I had this problem once or twice before. To the extent that I’ve written a CakePHP plugin, which was using GraphViz to visualize models and their relationships. But that was a long time ago. The plugin got outdated (it was for CakePHP 1 and/or 2, so not very useful now that we are in version 3). Furthermore, today I needed to look not at the models and their relationships, but at a hierarchy of the PHP classes in some other directory.
A quick Google search suggested Nigel Chapman’s post – How to Generate PHP Class Inheritance Diagrams in Graphviz. Not only it was pretty much exactly what I was looking for, but it was also from a fellow CakePHP developer!
I’ve taken (borrowed?) Nigel’s script and modified it slightly. You can find my version here. The changes are:
- Added two parameters which allow to specify the name of the destination file and the GraphViz tool to use for the generation of the graph (more on that below). If omitted, the destination file will be created with the temporary name in the temporary directory, and the sfdp script will be used as default.
- Added the resulting path to the output at the end of the execution of the script, so that if it is a temporary file, I would know where to look for it.

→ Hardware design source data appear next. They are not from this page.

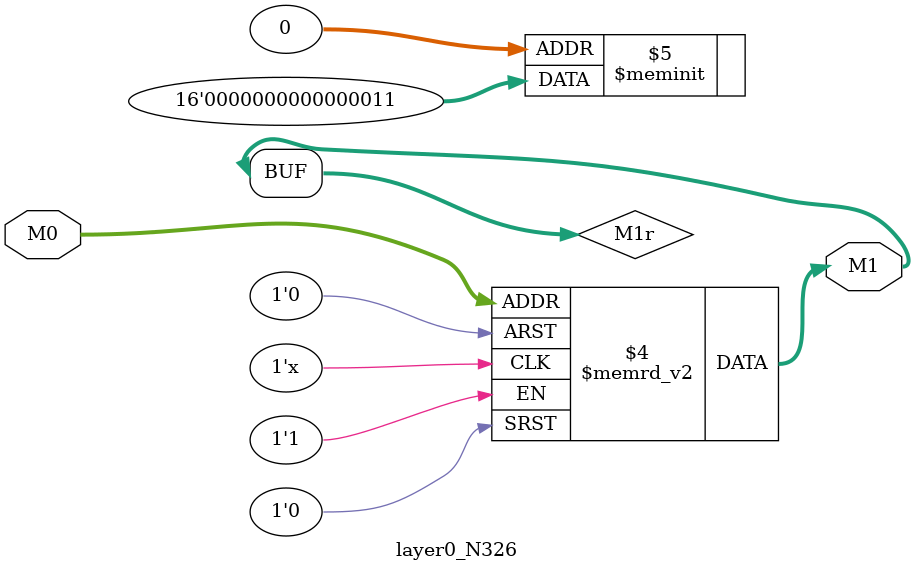
<source format=v>
module layer0_N326 ( input [2:0] M0, output [1:0] M1 );

	(*rom_style = "distributed" *) reg [1:0] M1r;
	assign M1 = M1r;
	always @ (M0) begin
		case (M0)
			3'b000: M1r = 2'b11;
			3'b100: M1r = 2'b00;
			3'b010: M1r = 2'b00;
			3'b110: M1r = 2'b00;
			3'b001: M1r = 2'b00;
			3'b101: M1r = 2'b00;
			3'b011: M1r = 2'b00;
			3'b111: M1r = 2'b00;

		endcase
	end
endmodule

</source>
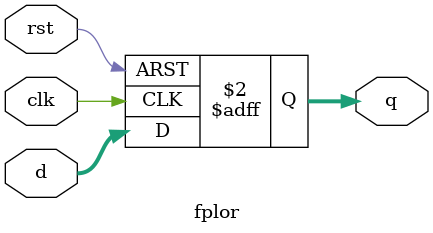
<source format=v>
`timescale 1ns / 1ps


module fplor #(parameter WIDTH = 8)(
	input wire clk,rst,
	input wire[WIDTH-1:0] d,
	output reg[WIDTH-1:0] q
    );
	always @(negedge clk,posedge rst) begin
		if(rst) begin
			q <= 0;
		end else begin
			q <= d;
		end
	end
endmodule
</source>
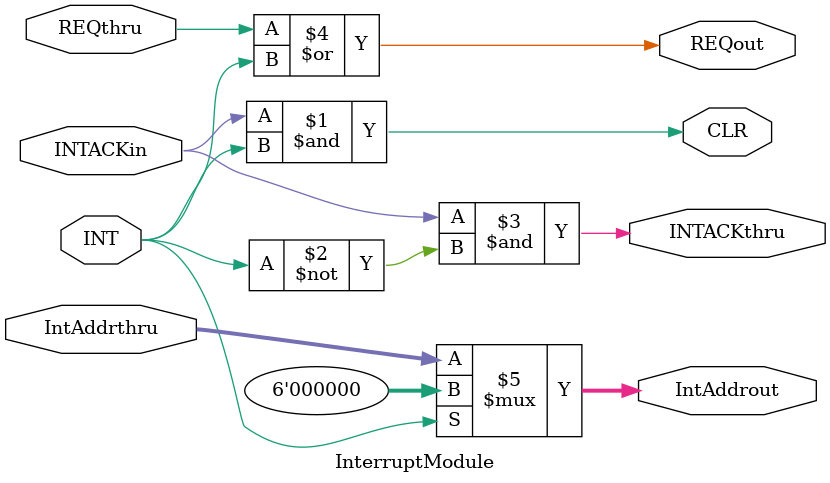
<source format=v>
/*--------------------------------------------------------
    Module Name: InterruptModule
    Description:
        The Interrupt Module defines a single daisy-chained 
        unit. This unit either triggers an interrupt request,
        or chains lower-priority interrupts through.
    Inputs:
        INT - interrupt source flag (or bit-wise OR of multiple flags)
        INTACKin - INTACK from higher-priority module
        REQthru - INT Request from lower-priority module
        IntAddrthru - Interrupt Address index from lower-priority module

    Outputs:
        CLR - intterupt flag clear for single-source modules
        INTACKthru - INTACK to lower-priority module
        REQout - INT Request to higher-priority module
        IntAddrout - Interrupt Address index to higher-priority module

    Parameters:
        INDEX - Priority Index of module. Configures Addr index when triggered

--------------------------------------------------------*/

module InterruptModule#(
    parameter [5:0] INDEX = 0
    )(
    input INT, INTACKin, REQthru,
    input [5:0] IntAddrthru,

    output CLR, INTACKthru, REQout,
    output [5:0] IntAddrout
 );
    `include "NEW\\PARAMS.v" // global parameter defines

    /* Continuous Logic Assignments */
    assign CLR = INTACKin & INT;
    assign INTACKthru = INTACKin & ~INT;
    assign REQout = REQthru | INT;
    assign IntAddrout = (INT) ? INDEX : IntAddrthru;

endmodule

</source>
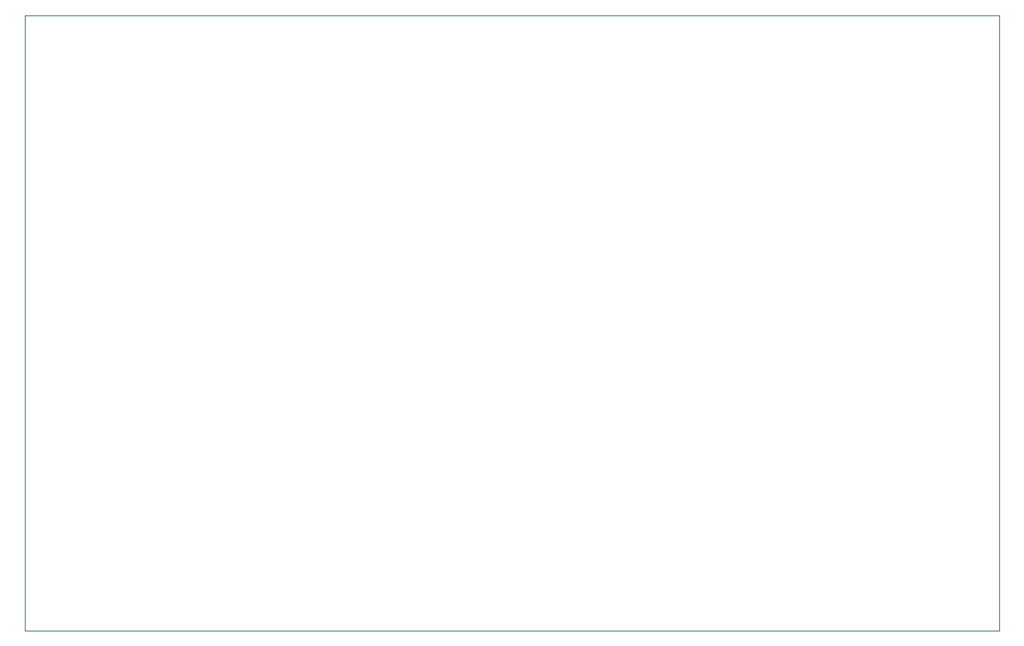
<source format=gbr>
G04 #@! TF.GenerationSoftware,KiCad,Pcbnew,(5.1.4)-1*
G04 #@! TF.CreationDate,2020-12-21T11:31:01-05:00*
G04 #@! TF.ProjectId,buzzybox,62757a7a-7962-46f7-982e-6b696361645f,rev?*
G04 #@! TF.SameCoordinates,Original*
G04 #@! TF.FileFunction,Profile,NP*
%FSLAX46Y46*%
G04 Gerber Fmt 4.6, Leading zero omitted, Abs format (unit mm)*
G04 Created by KiCad (PCBNEW (5.1.4)-1) date 2020-12-21 11:31:01*
%MOMM*%
%LPD*%
G04 APERTURE LIST*
%ADD10C,0.050000*%
G04 APERTURE END LIST*
D10*
X160060000Y-110490000D02*
X160060000Y-49530000D01*
X63500000Y-110490000D02*
X160060000Y-110490000D01*
X63540000Y-49530000D02*
X63500000Y-110490000D01*
X160060000Y-49530000D02*
X63540000Y-49530000D01*
M02*

</source>
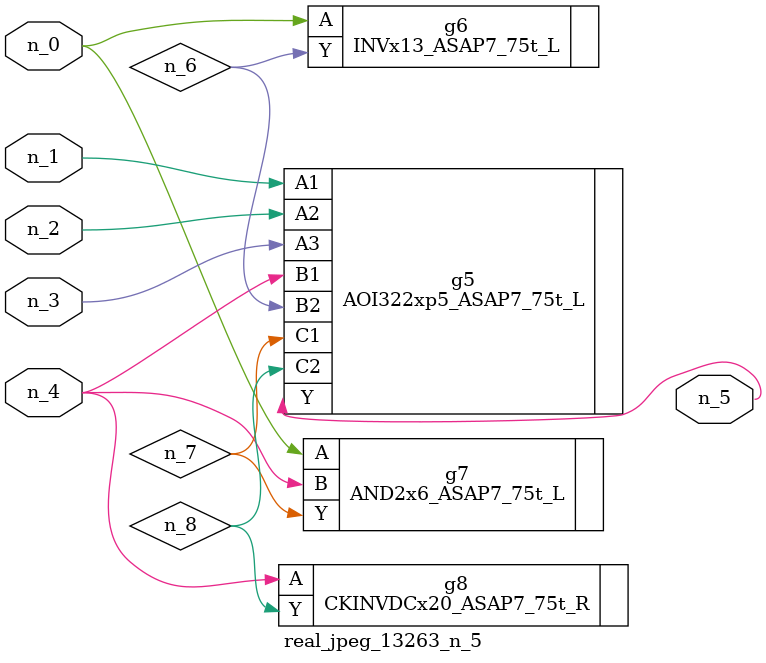
<source format=v>
module real_jpeg_13263_n_5 (n_4, n_0, n_1, n_2, n_3, n_5);

input n_4;
input n_0;
input n_1;
input n_2;
input n_3;

output n_5;

wire n_8;
wire n_6;
wire n_7;

INVx13_ASAP7_75t_L g6 ( 
.A(n_0),
.Y(n_6)
);

AND2x6_ASAP7_75t_L g7 ( 
.A(n_0),
.B(n_4),
.Y(n_7)
);

AOI322xp5_ASAP7_75t_L g5 ( 
.A1(n_1),
.A2(n_2),
.A3(n_3),
.B1(n_4),
.B2(n_6),
.C1(n_7),
.C2(n_8),
.Y(n_5)
);

CKINVDCx20_ASAP7_75t_R g8 ( 
.A(n_4),
.Y(n_8)
);


endmodule
</source>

- Added grep and sed patterns to work correctly with abstract classes.
- Changed grep to look only for the *.php files, instead of anything. This can make things much faster on messy projects, and it also removes the need for working around the binary files.
Now it’s so handy that I made it a part of my dotfiles, so that I can save a few precious moments looking for the solution in 2024.
This also seems like a good opportunity to review the which tools are available for generating the graph and what are the differences between them. For that, we don’t need to look any further than the front page of the GraphViz website (in the Roadmap section):
dot – “hierarchical” or layered drawings of directed graphs. This is the default tool to use if edges have directionality.
neato – “spring model” layouts. This is the default tool to use if the graph is not too large (about 100 nodes) and you don’t know anything else about it. Neato attempts to minimize a global energy function, which is equivalent to statistical multi-dimensional scaling.
fdp – “spring model” layouts similar to those of neato, but does this by reducing forces rather than working with energy.
sfdp – multiscale version of fdp for the layout of large graphs.
twopi – radial layouts, after Graham Wills 97. Nodes are placed on concentric circles depending their distance from a given root node.
circo – circular layout, after Six and Tollis 99, Kauffman and Wiese 02. This is suitable for certain diagrams of multiple cyclic structures, such as certain telecommunications networks.
As they say, GraphViz to the rescue once again!